Istotne jest, aby o tym rozmawiać, podkreślać, zauważać, dawać dużo dobrych informacji, tłumaczyć że kiedy każdy wykonuje jakąś część zadania, to powstaje jedno duże wielkie dzieło. Można powiedzieć np: zobacz, kiedy ty zmywałeś naczynia i odkurzałeś, a Zosia poszła po zakupy, ja mogłam upiec ciasto, przy którym możemy teraz usiąść i zajadając, opowiadać dowcipy. Istotne jest, aby nie doprowadzić do takiej sytuacji, że dziecko na hasło „zrób to czy tamto” będzie wyciągało rękę po zapłatę i bez tego ani rusz.
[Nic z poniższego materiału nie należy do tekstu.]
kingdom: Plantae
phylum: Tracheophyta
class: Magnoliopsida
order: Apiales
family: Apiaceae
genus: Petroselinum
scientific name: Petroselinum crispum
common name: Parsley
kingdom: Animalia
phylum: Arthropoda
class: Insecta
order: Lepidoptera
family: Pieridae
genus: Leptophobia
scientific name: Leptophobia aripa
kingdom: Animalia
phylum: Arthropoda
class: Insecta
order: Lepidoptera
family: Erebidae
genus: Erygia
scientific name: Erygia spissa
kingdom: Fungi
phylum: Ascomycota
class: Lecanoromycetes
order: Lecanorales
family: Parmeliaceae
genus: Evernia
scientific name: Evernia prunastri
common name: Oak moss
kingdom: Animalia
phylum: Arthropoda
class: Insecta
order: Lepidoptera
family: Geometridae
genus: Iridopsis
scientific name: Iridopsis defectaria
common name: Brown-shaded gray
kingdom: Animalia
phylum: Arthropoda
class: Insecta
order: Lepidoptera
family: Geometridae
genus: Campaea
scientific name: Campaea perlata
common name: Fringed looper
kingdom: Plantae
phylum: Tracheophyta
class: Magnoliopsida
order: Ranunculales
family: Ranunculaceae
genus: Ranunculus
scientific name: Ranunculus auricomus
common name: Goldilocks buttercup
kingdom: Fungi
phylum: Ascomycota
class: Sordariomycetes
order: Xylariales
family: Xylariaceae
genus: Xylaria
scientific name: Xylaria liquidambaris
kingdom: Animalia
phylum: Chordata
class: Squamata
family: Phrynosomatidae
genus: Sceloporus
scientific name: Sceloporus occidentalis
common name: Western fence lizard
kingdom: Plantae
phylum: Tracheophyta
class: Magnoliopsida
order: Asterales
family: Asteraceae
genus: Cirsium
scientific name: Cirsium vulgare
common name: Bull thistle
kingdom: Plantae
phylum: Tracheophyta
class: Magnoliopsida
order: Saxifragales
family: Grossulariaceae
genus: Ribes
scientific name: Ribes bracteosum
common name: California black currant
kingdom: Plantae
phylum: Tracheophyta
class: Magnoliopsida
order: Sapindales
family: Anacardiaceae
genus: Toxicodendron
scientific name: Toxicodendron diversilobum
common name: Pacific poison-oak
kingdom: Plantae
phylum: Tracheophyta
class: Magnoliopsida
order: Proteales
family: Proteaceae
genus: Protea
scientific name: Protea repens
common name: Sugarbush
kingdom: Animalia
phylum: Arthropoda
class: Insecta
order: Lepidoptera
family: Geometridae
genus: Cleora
Za jakieś szczególne zadania możemy dodatkowo nagrodzić. Można to zrobić, wreczając jakieś drobne pieniadze, ale można też np. dołożyć jakąś część do wymarzonego roweru, czapki, gry itp., co zmienia trochę sytuację, bo wtedy Ty jako rodzic nie płacisz wprost za wykonane zadanie, ale doceniasz trud dziecka i dziękując, wspierasz jego wysiłek w zrealizowaniu jakiegoś jego marzenia.

Znasz swoje dziecko, na pewno znajdziesz „złoty środek”. Powodzenia!